I encourage aspiring writers to collect story seeds from their own experiences and then later let them sprout and grow. A chance encounter is the story seed that turned into this article about kindness and gratitude. If you are a writer, perhaps the example of a story seed will inspire you. If not, perhaps you will enjoy the message.
A Story Needs a Setting
This encounter occurred at a recent mini-conference organized to honor the memory of Frederick P. Brooks Jr, one of the pioneers in the field of computer science. He died in 2022, and this event was the first opportunity to gather former students and colleagues from as far away as Melbourne Australia (by zoom) and San Diego (in person). About 150 people met in an auditorium to listen as one panel after another told stories about the various eras in the career of Dr. Brooks. The stories featured his brilliance, his humor, his phenomenal ability to speak and write. I never attended any of his lectures without being spellbound. Many people told stories about his care for the well-being of staff and students. People remembered him warmly.
The encounter that became my story seed took place at one of those stand-up tables where people drop by, eat, drink, talk, and move on a different table.
Dr. Brooks isn’t directly involved in my story, but I am taking this chance to honor him anyway.
A Story Needs Something to Happen
I was standing with several other people drinking coffee and chatting about the panel that just ended when a tall grey-bearded man joined the table.
“Aren’t you Kathryn?” he asked me across the table.
“Yes,” I replied as I leaned over to try to read his name tag.
“I thought you might be here. I was hoping to have the chance to thank you. You were kind to me several times back when I was an undergraduate at Carolina. I think you were a graduate student at the time.”
“Why thank you for speaking up. What did I do?”
“I don’t remember. I just remember that what you made a difference. It was a time when I didn’t feel very confident. Your kindness helped me feel that I belonged.”
What Did It Mean (to Me)
I was struck that something I had done many decades ago had made enough of a difference to stick in his mind a very long time. I vaguely remembered his face, but I didn’t remember any specific interactions. I’ve tried to recreate what it could have been. Perhaps I showed him how to use a keypunch, submit a job, or debug a program. It was probably low cost to me taking just a few minutes.
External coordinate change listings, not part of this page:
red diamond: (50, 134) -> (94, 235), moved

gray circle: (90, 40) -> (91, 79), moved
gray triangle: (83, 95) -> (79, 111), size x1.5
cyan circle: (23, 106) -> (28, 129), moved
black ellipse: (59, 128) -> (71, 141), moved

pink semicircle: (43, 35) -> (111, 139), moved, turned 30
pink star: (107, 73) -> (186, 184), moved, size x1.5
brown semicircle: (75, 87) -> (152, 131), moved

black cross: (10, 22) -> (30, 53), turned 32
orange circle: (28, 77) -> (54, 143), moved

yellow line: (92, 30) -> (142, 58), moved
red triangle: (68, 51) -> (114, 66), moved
The main thing was that I perceived a need and did something.
I had to laugh at myself as well. I use this particular quotation in Write Experiment 24 in my book to warn people to be careful about who to quote.
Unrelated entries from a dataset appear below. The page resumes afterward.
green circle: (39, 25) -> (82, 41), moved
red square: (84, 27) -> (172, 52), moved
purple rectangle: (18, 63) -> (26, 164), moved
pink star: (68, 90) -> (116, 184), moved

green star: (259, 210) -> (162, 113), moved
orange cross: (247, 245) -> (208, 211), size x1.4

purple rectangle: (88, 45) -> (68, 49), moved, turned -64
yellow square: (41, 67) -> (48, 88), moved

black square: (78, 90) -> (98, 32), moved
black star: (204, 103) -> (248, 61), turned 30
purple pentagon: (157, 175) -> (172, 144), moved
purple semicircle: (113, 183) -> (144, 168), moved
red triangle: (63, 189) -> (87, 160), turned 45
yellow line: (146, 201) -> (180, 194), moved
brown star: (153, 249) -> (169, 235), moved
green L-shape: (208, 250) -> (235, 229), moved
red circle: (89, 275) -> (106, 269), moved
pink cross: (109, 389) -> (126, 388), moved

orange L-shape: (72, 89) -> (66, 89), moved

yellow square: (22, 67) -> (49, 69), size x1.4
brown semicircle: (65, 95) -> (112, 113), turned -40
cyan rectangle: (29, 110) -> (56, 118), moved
I’ve learned that people will forget what you said, people will forget what you did, but they will never forget how you made them feel.
These words are often attributed to Maya Angelou, but I can’t find any evidence that she ever said or wrote them. (One source attributed them to Carl W. Buehner.) Whether she said them or not, I just got a powerful lesson that the message is true.
Here are two morals I can take from this experience:
- Be alert to opportunities when a small act on your part may make a big difference to someone else.
- Be aware that you will probably never know the outcome of all your kind acts, and you don’t need to know. They made a difference anyway.
What Did It Mean to Him (I think)
A small story followed about losing someone close to him, which made him aware that time runs out in every relationship. That year, his resolution was to express his appreciation whenever he had a chance. He came to the meeting at least in small part because he thought I might be there. Yes, Dr. Brooks deserved his gratitude too, but Dr. Brooks wasn’t there to hear it. He knew that if I were there, I could hear it.
Expressing gratitude is a royal road to well-being.
Gratitude starts with being aware of the things people do that affect your well-being. It involves being humble enough not to assume you were entitled to them. I gather it wasn’t my job at the time to smooth his way. I presume I just did it anyway because I saw the need, had the time, and perhaps even enjoyed being helpful.
Expression enhances gratitude, causing an emotional reverberation. When he told me about his feelings about what I did, he relived the feelings. When he observed me responding, he amplified his initial memory with a new memory of being appreciated for sharing his appreciation. That shared micro-moment of positivity was truly a moment of love.
Here are morals for all of us:
- Speak up when you have the chance.
- Expressing gratitude can make you at least as happy as the person who hears it.
Last Word about Story Seeds
Writers, see how a chance encounter can become a story seed that sprouts and grows. You can relive the story as you tell it. Perhaps like me, you can show people that chance encounters can make a difference.